:: GOAL OF THE EXERCISE ::
Pick up the article on local governments and education reform after its last paragraph and carry it forward.

:: PROVIDED TEXT ::
________________________________________

LGUs: The true engines of education reform
The Philippine education system is at a critical turning point. Faced with a learning crisis, the default response is often to look to the national government for sweeping mandates and top-down solutions. But as the findings of the Second Congressional Commission on Education (Edcom 2) reveal, the most transformative, life-changing reforms are happening much closer to home. The battle for our children’s future will not be won solely in the halls of the Department of Education (DepEd) Central Office; it will be won in our barangays, municipalities, and provinces. Local government units (LGUs) are the true engines of education reform.
Unlike national agencies burdened by archipelago-wide logistical hurdles and diverse contexts to respond to, LGUs are intimately connected to the communities, families, and schools that they serve. They see classroom congestion, malnourished children, and the sacrifices of our teachers firsthand. When local chief executives place education at the center of their agenda rather than a peripheral mandate, the battle against stunting and illiteracy becomes winnable.
This is the case in the province of Iloilo, for example. Through a Proof of Concept initiative spearheaded by the Synergeia Foundation and Edcom 2 since 2023, 11 pilot areas demonstrated the immense power of decentralized, participatory governance. By strengthening local school boards, empowering communities to co-own the education problem, and institutionalizing performance-based budgeting, reading proficiencies soared. Grade 3 learners in these pilot schools scored an impressive 88 percent in literacy assessments, significantly outperforming control groups. In the municipality of Pavia alone, reading proficiency jumped from 67 percent to 82 percent. Iloilo proves that when communities are empowered to plan and act, learning outcomes follow.

________________________________________

:: RAW RECORDS ::
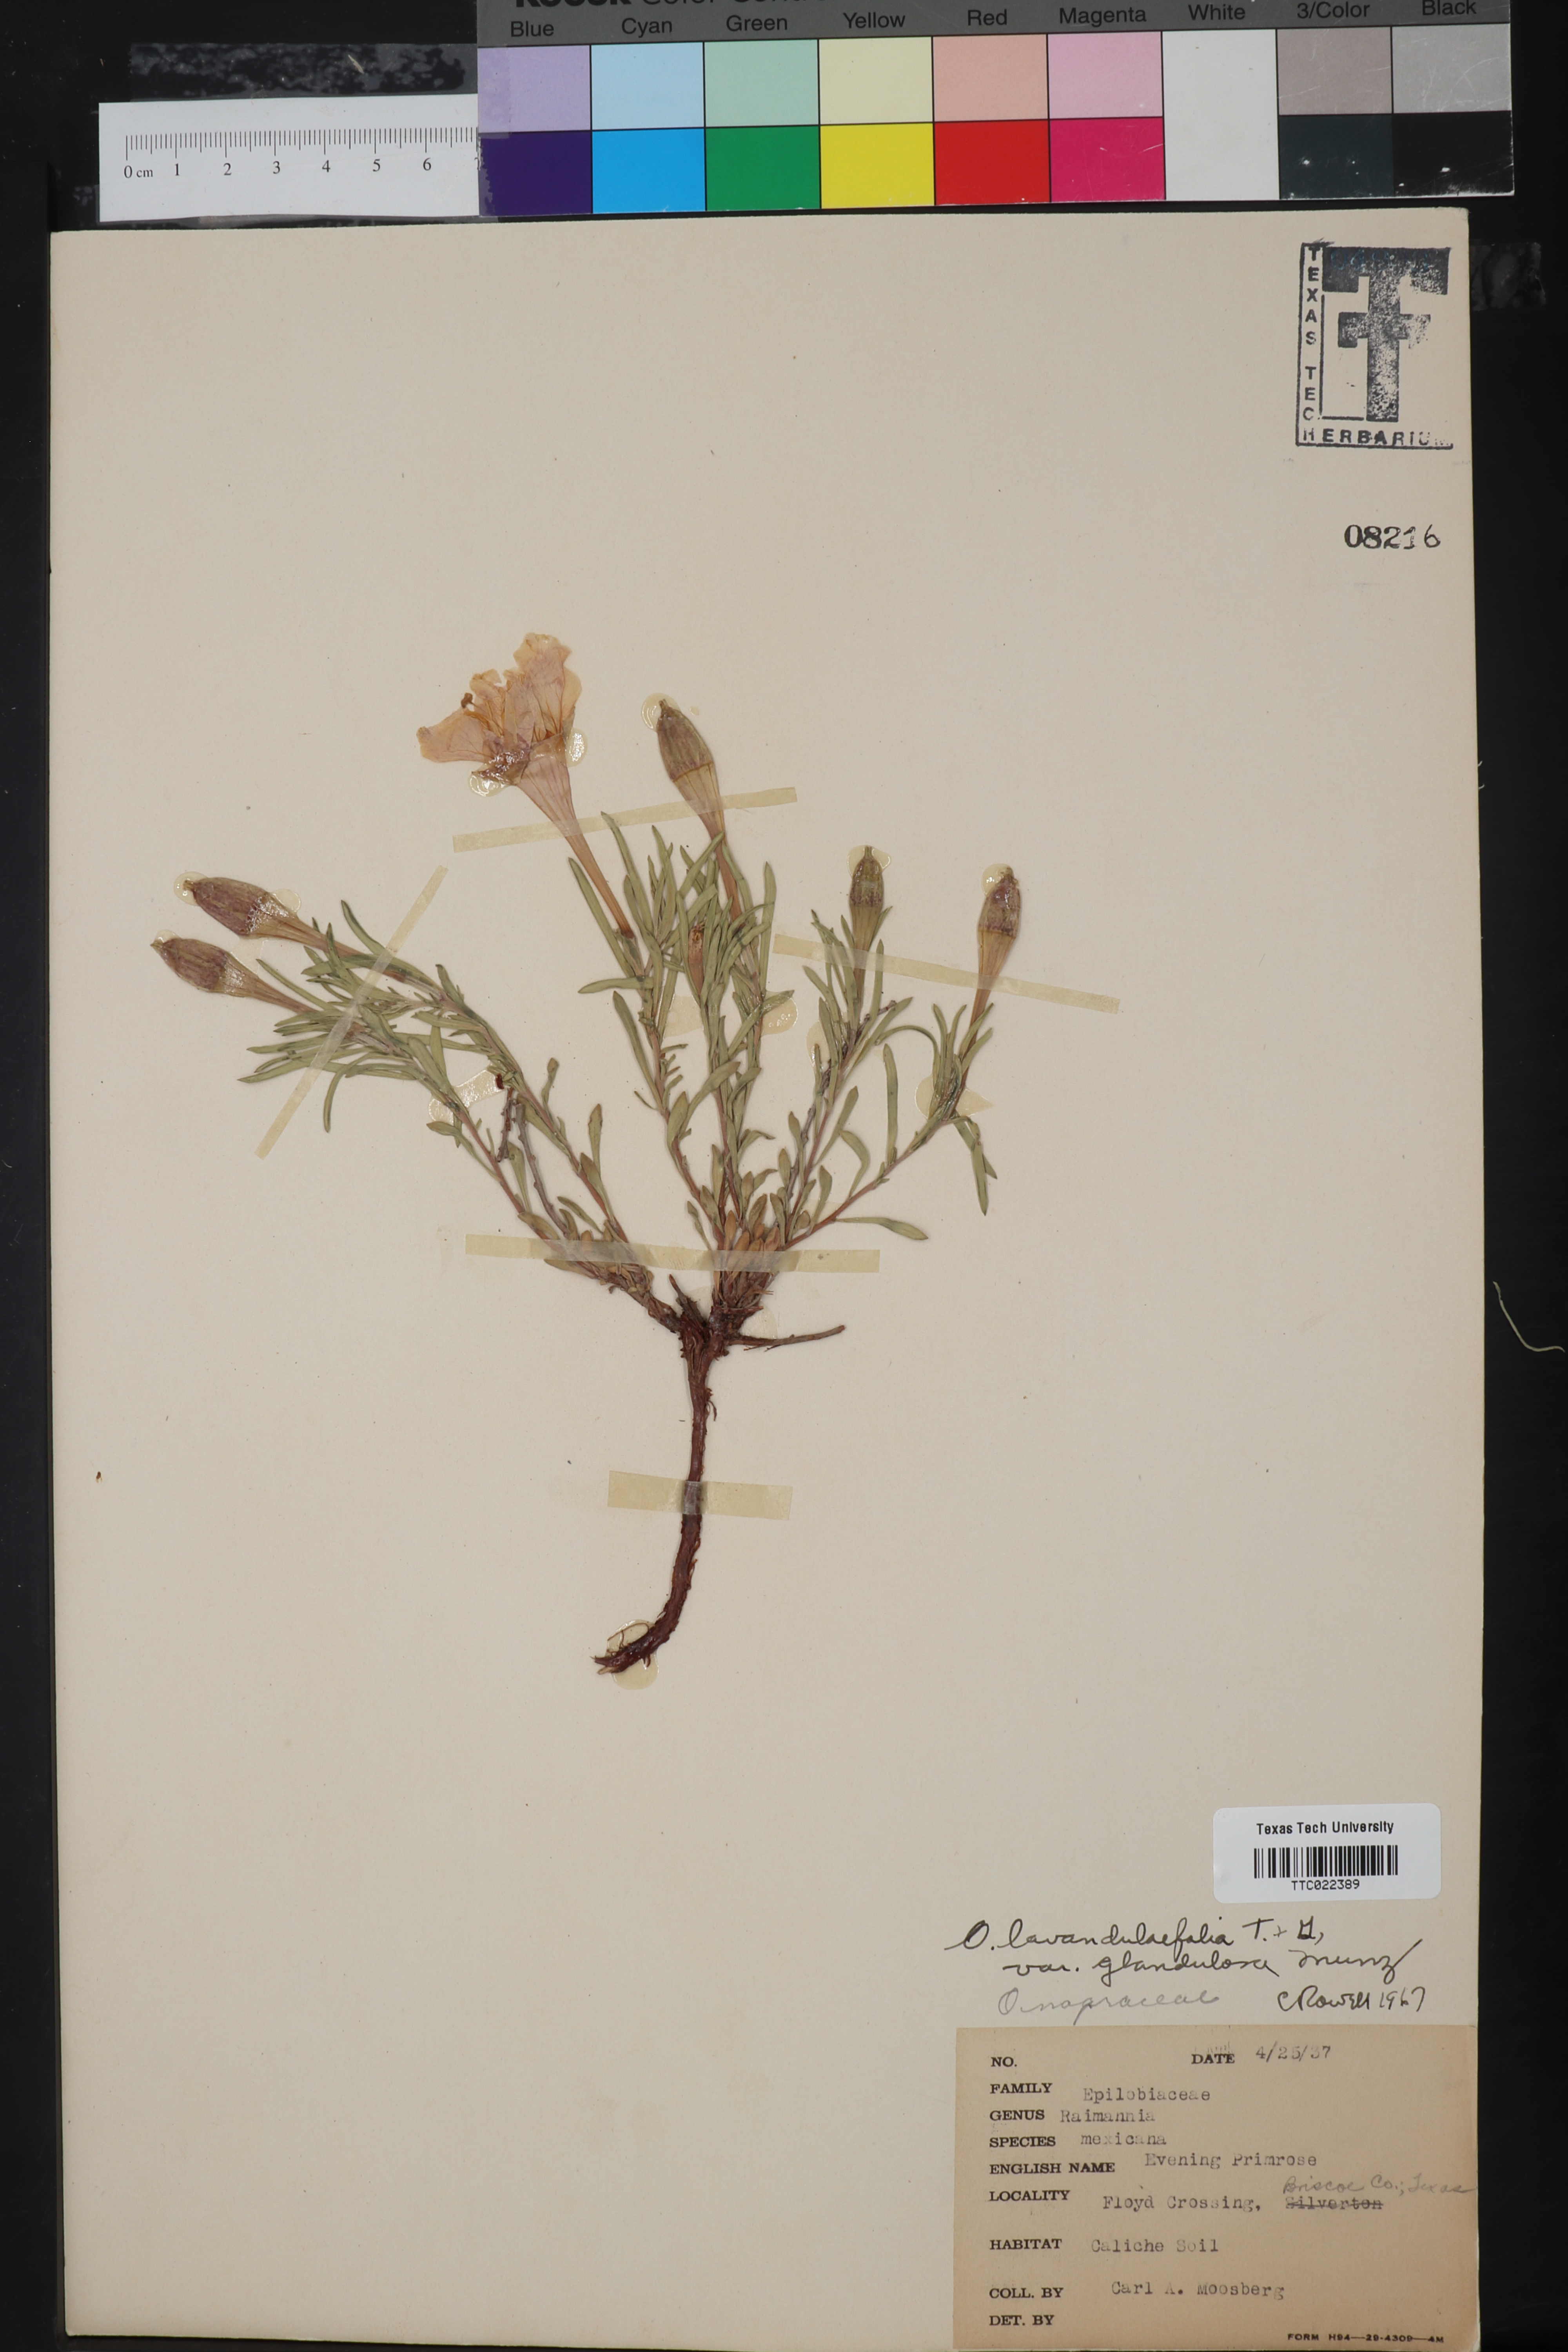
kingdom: Plantae
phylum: Tracheophyta
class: Magnoliopsida
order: Myrtales
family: Onagraceae
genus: Oenothera
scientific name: Oenothera lavandulifolia
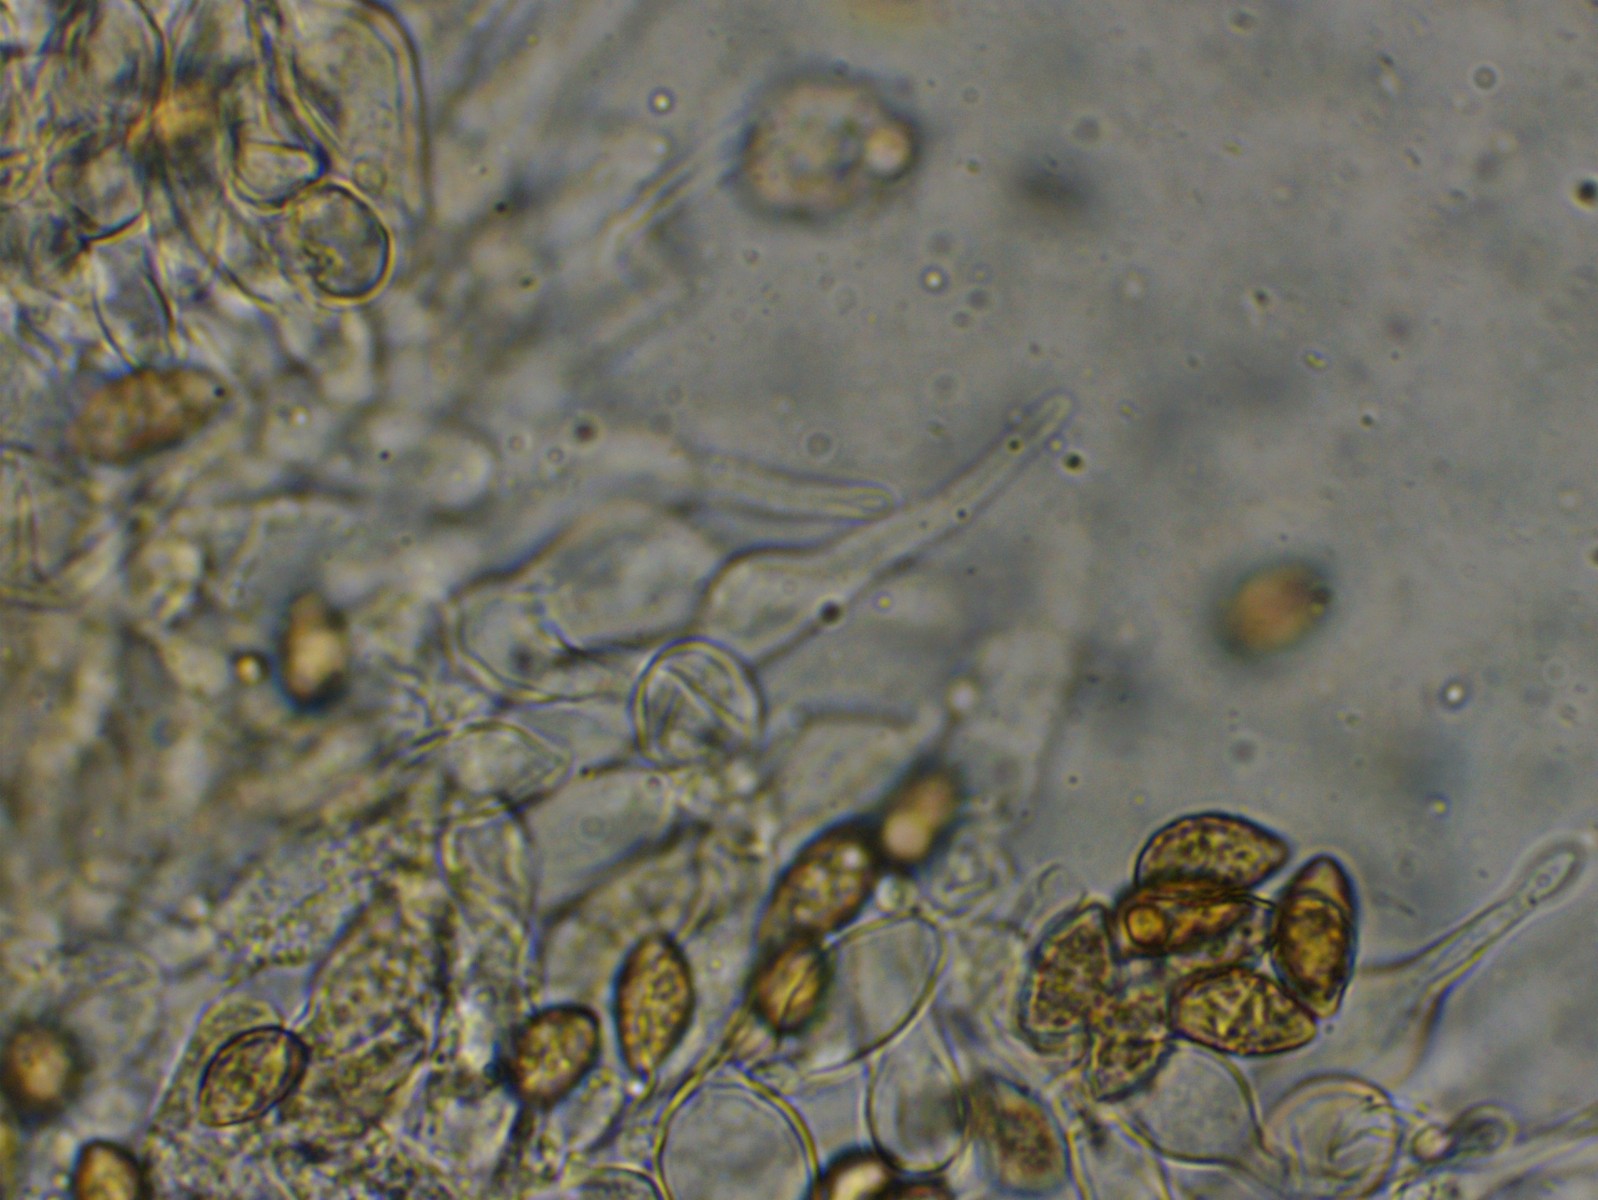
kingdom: Fungi
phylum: Basidiomycota
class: Agaricomycetes
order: Agaricales
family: Hymenogastraceae
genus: Naucoria
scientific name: Naucoria
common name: knaphat
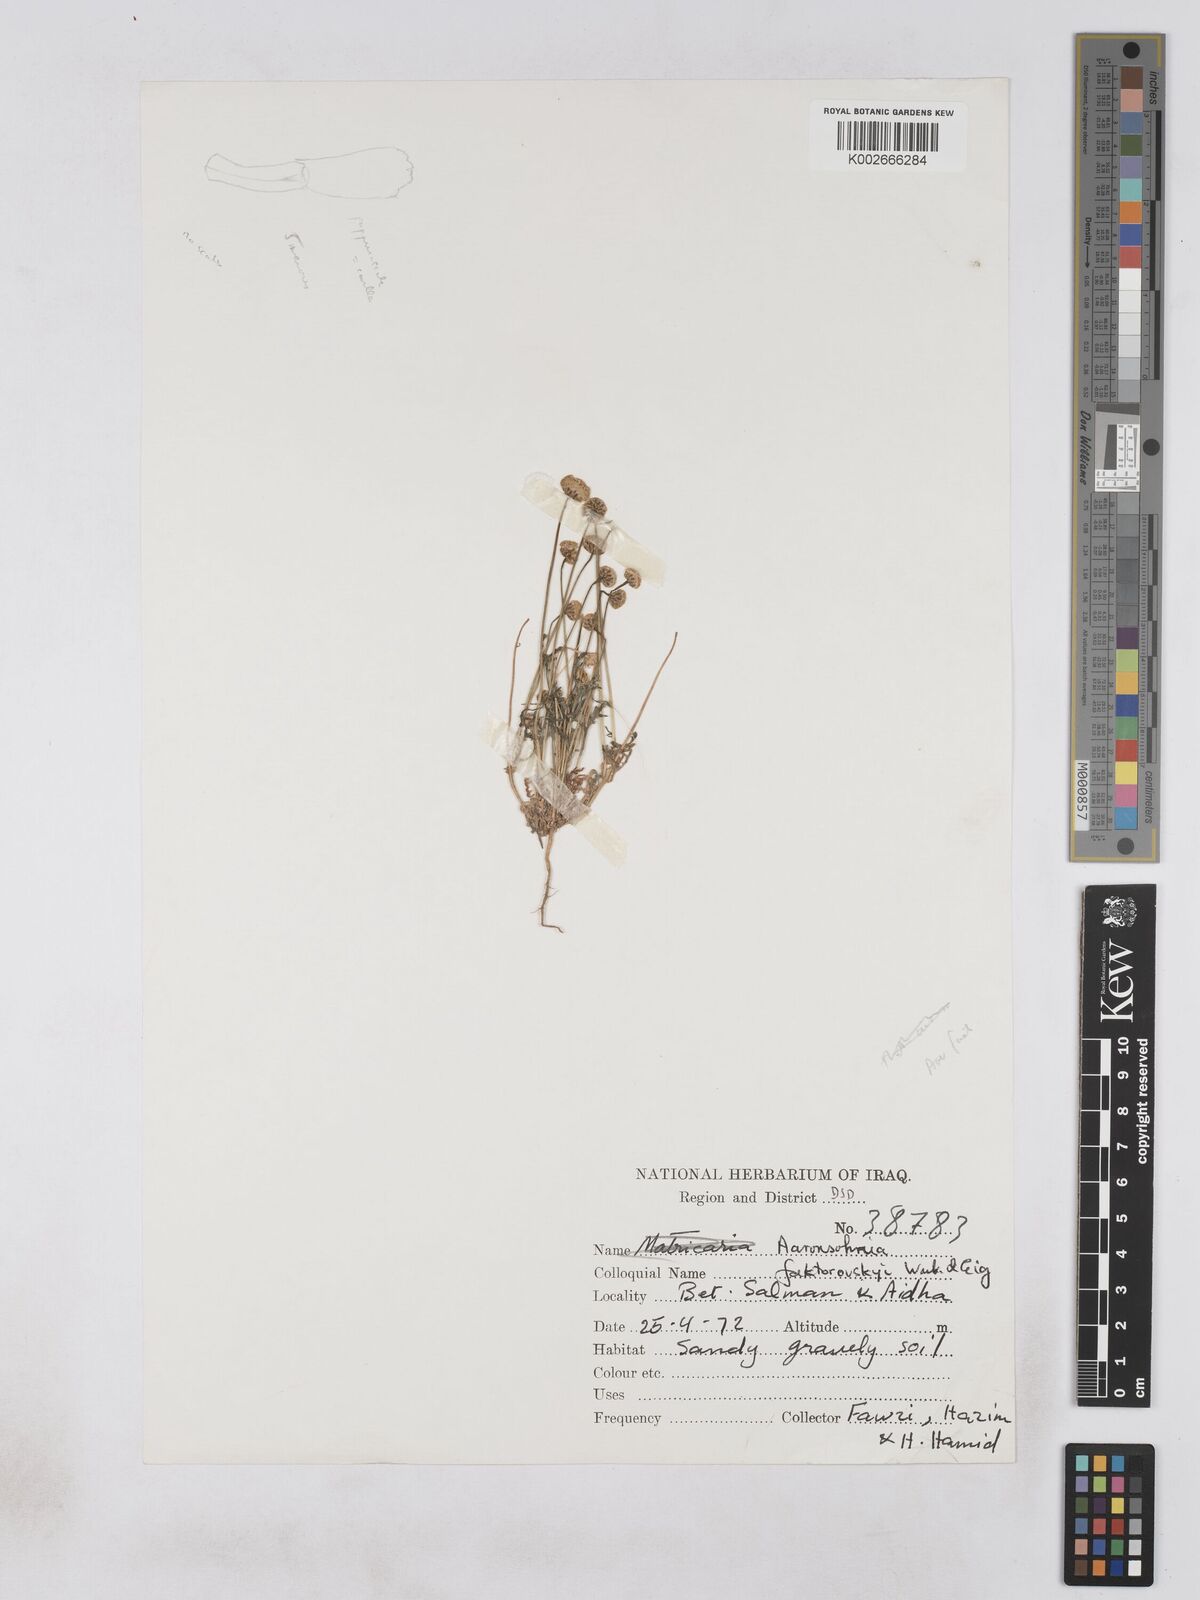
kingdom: Plantae
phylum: Tracheophyta
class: Magnoliopsida
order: Asterales
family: Asteraceae
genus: Otoglyphis
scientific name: Otoglyphis factorovskyi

________________________________________

:: EXPECTED ANSWER ::
In Norzagaray, Bulacan, local leadership proved that resource constraints are not a life sentence for learners. Through Project BRIGHT, the local government partnered with DepEd to tackle early-grade illiteracy head-on. The LGU didn’t just issue memos; they provided tangible support, including a P7,000 incentive for teachers running summer reading camps and a steady quarterly supply of literacy materials. The outcome? Norzagaray effectively eliminated illiteracy among its Grade 1 to 3 students, with 60.73 percent reading exactly at grade level—far exceeding the national average of 47.77 percent.
These critical wins go far beyond reading. Education begins long before a child steps into Kindergarten. In Manolo Fortich, Bukidnon, the LGU tackled the silent crisis of stunting—a condition that irreversibly impairs cognitive development. By creating permanent plantilla positions for nutrition officers and establishing the region’s first milk hub, they slashed stunting prevalence from 4 percent to a mere 2 percent in just two years. In Muntinlupa City, the LGU mobilized “Momshies Patrol” volunteers to seek out pregnant mothers and newborns to ensure they have access to proper nutrition. Meanwhile, Valenzuela City tackled inclusivity and congestion by building the country’s first locally funded special education center and launching the Education 360° Investment Program to map out multiyear infrastructure solutions.
These stories share a common thread: local leaders who refuse to accept the status quo. They recognize that schools cannot carry the burden of the learning crisis alone and that they share in the responsibility of seeing each learner succeed.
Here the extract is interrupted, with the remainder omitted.